───── Source information ─────
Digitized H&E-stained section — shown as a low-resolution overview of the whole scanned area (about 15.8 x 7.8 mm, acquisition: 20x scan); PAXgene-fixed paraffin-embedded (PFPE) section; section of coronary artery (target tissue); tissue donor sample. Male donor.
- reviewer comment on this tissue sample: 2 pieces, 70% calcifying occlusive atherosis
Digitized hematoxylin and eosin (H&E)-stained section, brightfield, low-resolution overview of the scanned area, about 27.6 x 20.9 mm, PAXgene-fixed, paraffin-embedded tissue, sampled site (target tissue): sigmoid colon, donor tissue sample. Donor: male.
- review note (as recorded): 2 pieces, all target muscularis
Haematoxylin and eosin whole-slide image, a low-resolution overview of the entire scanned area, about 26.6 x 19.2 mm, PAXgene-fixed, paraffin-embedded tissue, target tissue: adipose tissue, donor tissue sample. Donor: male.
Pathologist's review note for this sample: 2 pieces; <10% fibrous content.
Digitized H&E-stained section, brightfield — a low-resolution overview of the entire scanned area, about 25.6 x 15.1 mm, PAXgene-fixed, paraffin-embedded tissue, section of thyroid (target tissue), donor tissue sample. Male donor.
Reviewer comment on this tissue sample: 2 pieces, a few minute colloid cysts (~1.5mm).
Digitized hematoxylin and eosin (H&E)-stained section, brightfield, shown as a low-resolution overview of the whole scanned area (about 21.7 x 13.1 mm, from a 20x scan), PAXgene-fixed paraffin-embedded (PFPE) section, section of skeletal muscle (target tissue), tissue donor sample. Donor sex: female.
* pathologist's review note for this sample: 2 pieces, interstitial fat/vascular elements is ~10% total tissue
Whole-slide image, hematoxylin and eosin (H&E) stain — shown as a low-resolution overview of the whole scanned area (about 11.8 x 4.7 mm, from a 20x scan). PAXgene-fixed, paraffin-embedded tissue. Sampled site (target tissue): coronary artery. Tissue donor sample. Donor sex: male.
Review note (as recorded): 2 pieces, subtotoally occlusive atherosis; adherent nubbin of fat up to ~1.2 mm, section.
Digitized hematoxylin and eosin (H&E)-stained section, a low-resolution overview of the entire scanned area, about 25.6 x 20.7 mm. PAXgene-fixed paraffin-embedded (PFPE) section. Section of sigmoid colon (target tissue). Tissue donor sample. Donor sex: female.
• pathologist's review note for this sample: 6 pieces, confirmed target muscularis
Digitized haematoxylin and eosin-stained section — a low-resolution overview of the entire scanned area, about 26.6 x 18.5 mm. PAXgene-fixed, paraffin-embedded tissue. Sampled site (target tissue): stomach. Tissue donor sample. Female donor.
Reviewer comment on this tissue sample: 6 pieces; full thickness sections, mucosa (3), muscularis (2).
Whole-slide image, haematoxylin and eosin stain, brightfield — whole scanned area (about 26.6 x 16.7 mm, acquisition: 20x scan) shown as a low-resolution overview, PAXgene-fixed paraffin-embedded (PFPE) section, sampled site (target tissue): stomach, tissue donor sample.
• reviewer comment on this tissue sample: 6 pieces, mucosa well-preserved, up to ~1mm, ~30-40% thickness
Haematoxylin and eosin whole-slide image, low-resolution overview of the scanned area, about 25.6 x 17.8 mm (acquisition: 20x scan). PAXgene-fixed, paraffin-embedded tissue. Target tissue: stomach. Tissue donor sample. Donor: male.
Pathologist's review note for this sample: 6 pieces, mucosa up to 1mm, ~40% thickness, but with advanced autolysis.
─────
◆ **Aim of the task**
After reading through the records, retype all of them exactly.

◆ **Response box**
Digitized H&E-stained section — shown as a low-resolution overview of the whole scanned area (about 15.8 x 7.8 mm, acquisition: 20x scan); PAXgene-fixed paraffin-embedded (PFPE) section; section of coronary artery (target tissue); tissue donor sample. Male donor.
- reviewer comment on this tissue sample: 2 pieces, 70% calcifying occlusive atherosis
Digitized hematoxylin and eosin (H&E)-stained section, brightfield, low-resolution overview of the scanned area, about 27.6 x 20.9 mm, PAXgene-fixed, paraffin-embedded tissue, sampled site (target tissue): sigmoid colon, donor tissue sample. Donor: male.
- review note (as recorded): 2 pieces, all target muscularis
Haematoxylin and eosin whole-slide image, a low-resolution overview of the entire scanned area, about 26.6 x 19.2 mm, PAXgene-fixed, paraffin-embedded tissue, target tissue: adipose tissue, donor tissue sample. Donor: male.
Pathologist's review note for this sample: 2 pieces; <10% fibrous content.
Digitized H&E-stained section, brightfield — a low-resolution overview of the entire scanned area, about 25.6 x 15.1 mm, PAXgene-fixed, paraffin-embedded tissue, section of thyroid (target tissue), donor tissue sample. Male donor.
Reviewer comment on this tissue sample: 2 pieces, a few minute colloid cysts (~1.5mm).
Digitized hematoxylin and eosin (H&E)-stained section, brightfield, shown as a low-resolution overview of the whole scanned area (about 21.7 x 13.1 mm, from a 20x scan), PAXgene-fixed paraffin-embedded (PFPE) section, section of skeletal muscle (target tissue), tissue donor sample. Donor sex: female.
* pathologist's review note for this sample: 2 pieces, interstitial fat/vascular elements is ~10% total tissue
Whole-slide image, hematoxylin and eosin (H&E) stain — shown as a low-resolution overview of the whole scanned area (about 11.8 x 4.7 mm, from a 20x scan). PAXgene-fixed, paraffin-embedded tissue. Sampled site (target tissue): coronary artery. Tissue donor sample. Donor sex: male.
Review note (as recorded): 2 pieces, subtotoally occlusive atherosis; adherent nubbin of fat up to ~1.2 mm, section.
Digitized hematoxylin and eosin (H&E)-stained section, a low-resolution overview of the entire scanned area, about 25.6 x 20.7 mm. PAXgene-fixed paraffin-embedded (PFPE) section. Section of sigmoid colon (target tissue). Tissue donor sample. Donor sex: female.
• pathologist's review note for this sample: 6 pieces, confirmed target muscularis
Digitized haematoxylin and eosin-stained section — a low-resolution overview of the entire scanned area, about 26.6 x 18.5 mm. PAXgene-fixed, paraffin-embedded tissue. Sampled site (target tissue): stomach. Tissue donor sample. Female donor.
Reviewer comment on this tissue sample: 6 pieces; full thickness sections, mucosa (3), muscularis (2).
Whole-slide image, haematoxylin and eosin stain, brightfield — whole scanned area (about 26.6 x 16.7 mm, acquisition: 20x scan) shown as a low-resolution overview, PAXgene-fixed paraffin-embedded (PFPE) section, sampled site (target tissue): stomach, tissue donor sample.
• reviewer comment on this tissue sample: 6 pieces, mucosa well-preserved, up to ~1mm, ~30-40% thickness
Haematoxylin and eosin whole-slide image, low-resolution overview of the scanned area, about 25.6 x 17.8 mm (acquisition: 20x scan). PAXgene-fixed, paraffin-embedded tissue. Target tissue: stomach. Tissue donor sample. Donor: male.
Pathologist's review note for this sample: 6 pieces, mucosa up to 1mm, ~40% thickness, but with advanced autolysis.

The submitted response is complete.